Problem details: In the worked circle solution, what radius does the circle have?

Extract to read:
---
Find the equation of the circle which is touched by `y=x` , has its center on the positive direction of the x=axis and cuts off a chord of length 2 units along the line `sqrt(3)y-x=0`

Centre C lies on x-axis.
`:. C-= (a,0)`
Line `y=x` touches the circle at point P.
So, radius of circle is the length of perpendicular (CP) from the centre C on the line `y=x`.
Also, length of chord (AB) of circle on line `x-sqrt(3)y=0` is 2 units.
`:. MB=1(` where m is the midpoint of AB).
Now, `CP=CB" "`(radii of circle)
`:. CP^(2)=CB^(2)`
`implies CP^(2)=CM^(2)+MB^(2)`
`implies ((|a-0|)/(sqrt1^(2)+(-1)^(2)))^(2)=((|a-sqrt(3)(0)|)/(sqrt((3)^(2)+(1)^(2))))^(2)+1^(2)`
`implies (a^(2))/(2)=(a^(2))/(4)+1`
`implies (a^(2))/(4)=1`
`implies a=2` ( as centre lies in first quadrant)
Also, radius `CP=(a)/(sqrt(2))=sqrt(2)`
Therefore , equation of the circle is
`(x-2)^(2)+(y-0)^(2)=2`
or `x^(2)+y^(2)-4x+2=0`
---
Data extracts:
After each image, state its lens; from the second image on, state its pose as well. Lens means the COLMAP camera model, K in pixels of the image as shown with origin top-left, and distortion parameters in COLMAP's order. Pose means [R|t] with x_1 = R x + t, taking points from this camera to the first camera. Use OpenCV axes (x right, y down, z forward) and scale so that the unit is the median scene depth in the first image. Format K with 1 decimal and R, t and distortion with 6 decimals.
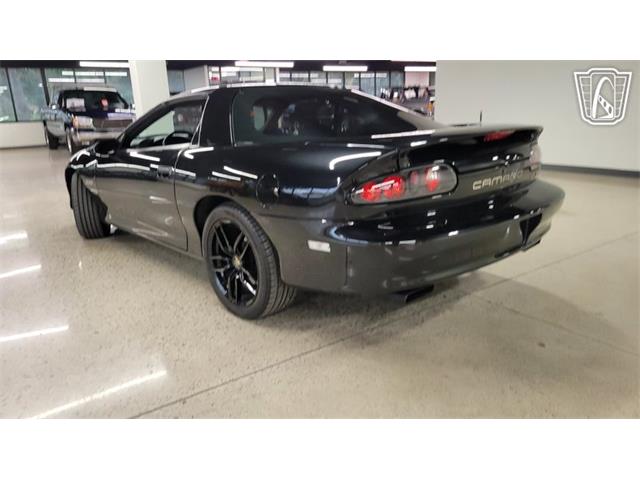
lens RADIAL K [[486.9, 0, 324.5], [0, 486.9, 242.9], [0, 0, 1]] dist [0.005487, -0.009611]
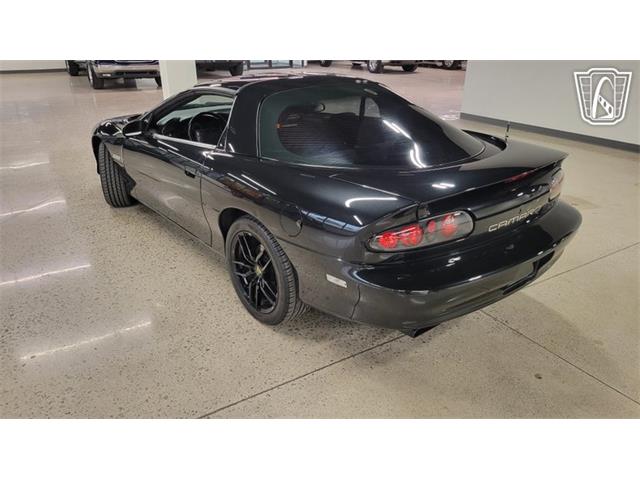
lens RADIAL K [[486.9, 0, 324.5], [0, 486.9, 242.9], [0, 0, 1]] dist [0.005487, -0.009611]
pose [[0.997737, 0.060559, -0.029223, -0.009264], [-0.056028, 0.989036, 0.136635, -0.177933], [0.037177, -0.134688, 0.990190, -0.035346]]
---
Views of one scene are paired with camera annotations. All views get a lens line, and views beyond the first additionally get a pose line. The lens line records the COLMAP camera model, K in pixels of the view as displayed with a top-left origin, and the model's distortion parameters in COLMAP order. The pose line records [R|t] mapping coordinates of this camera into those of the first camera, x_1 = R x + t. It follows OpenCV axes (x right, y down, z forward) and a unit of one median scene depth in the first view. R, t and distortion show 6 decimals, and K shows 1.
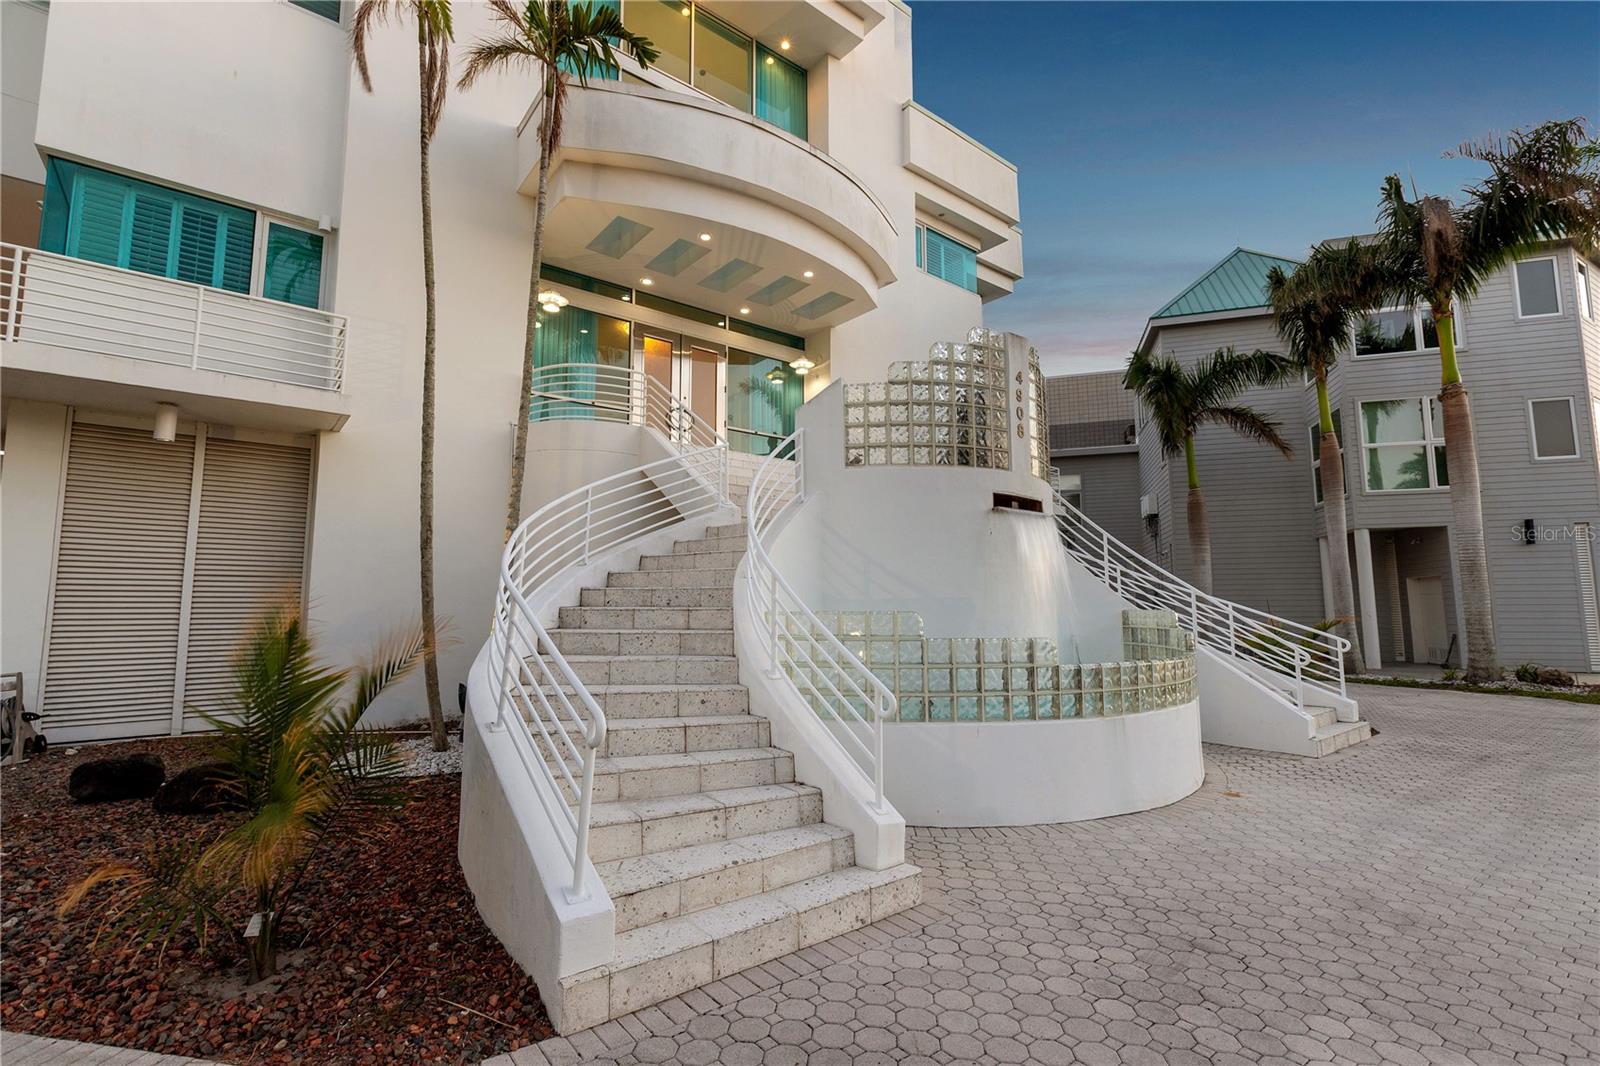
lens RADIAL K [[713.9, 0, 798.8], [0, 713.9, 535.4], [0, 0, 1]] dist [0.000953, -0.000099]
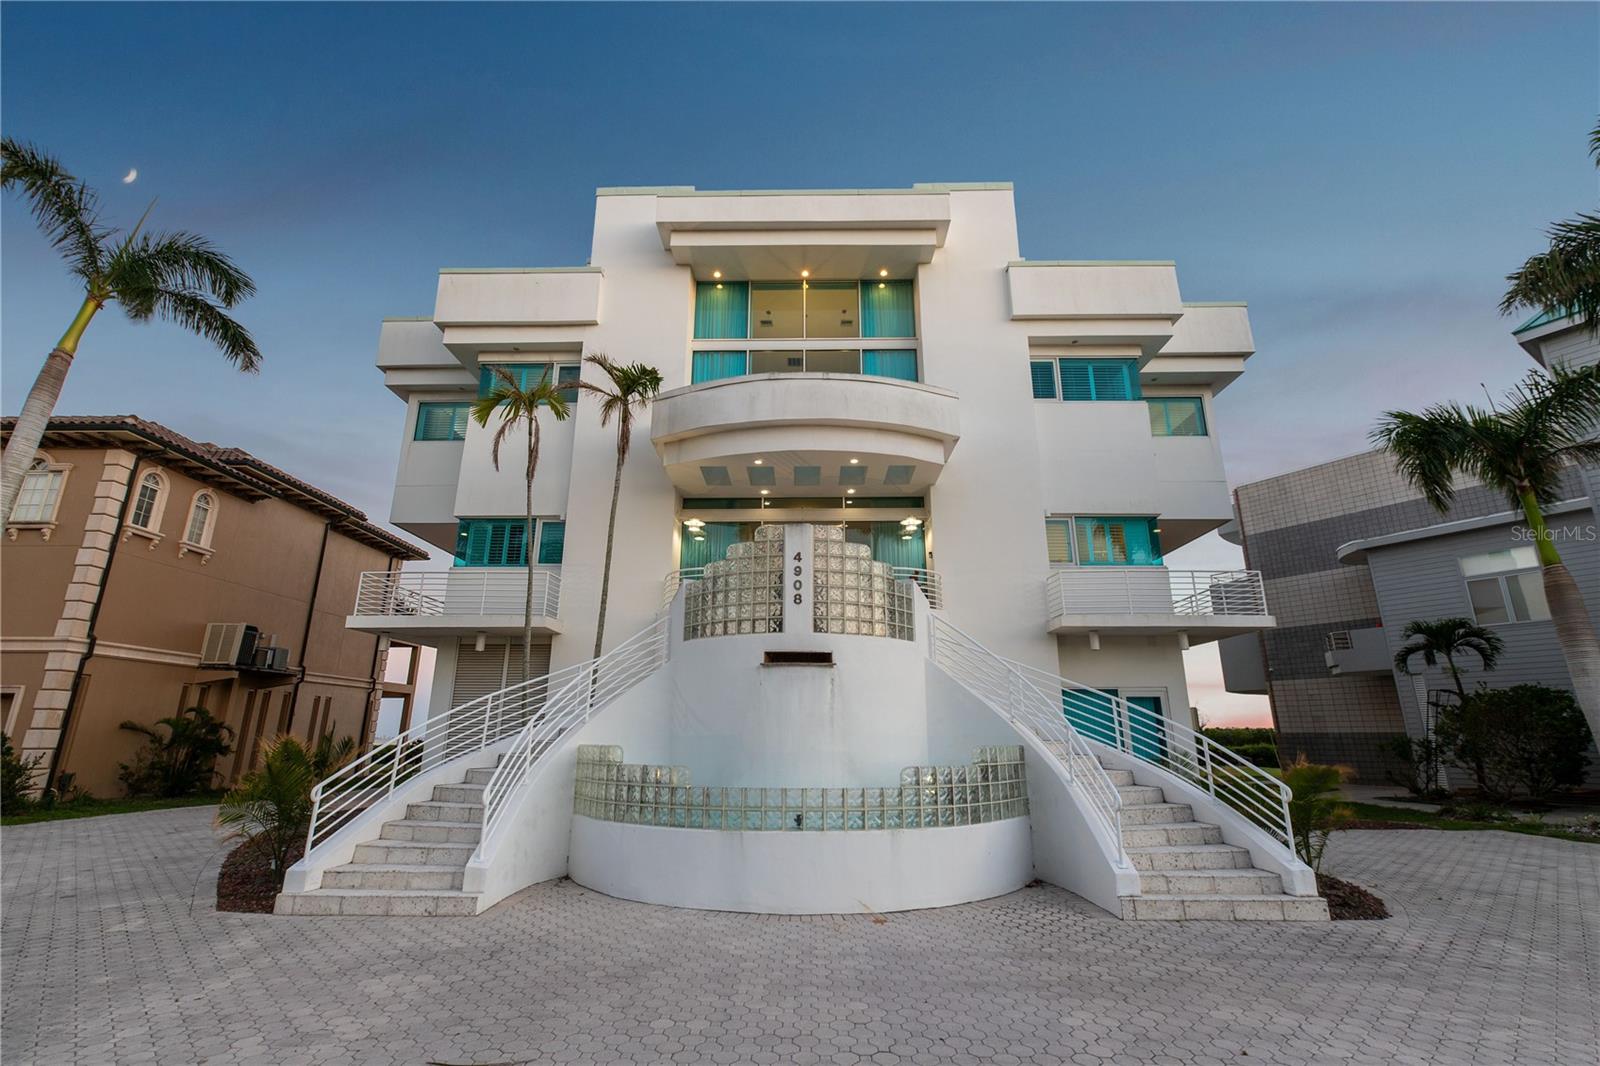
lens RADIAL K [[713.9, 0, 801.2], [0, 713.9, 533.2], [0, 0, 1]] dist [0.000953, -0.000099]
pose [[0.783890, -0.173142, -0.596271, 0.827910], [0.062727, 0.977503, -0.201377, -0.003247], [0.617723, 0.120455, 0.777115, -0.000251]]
---
Your solution: The radius is √2.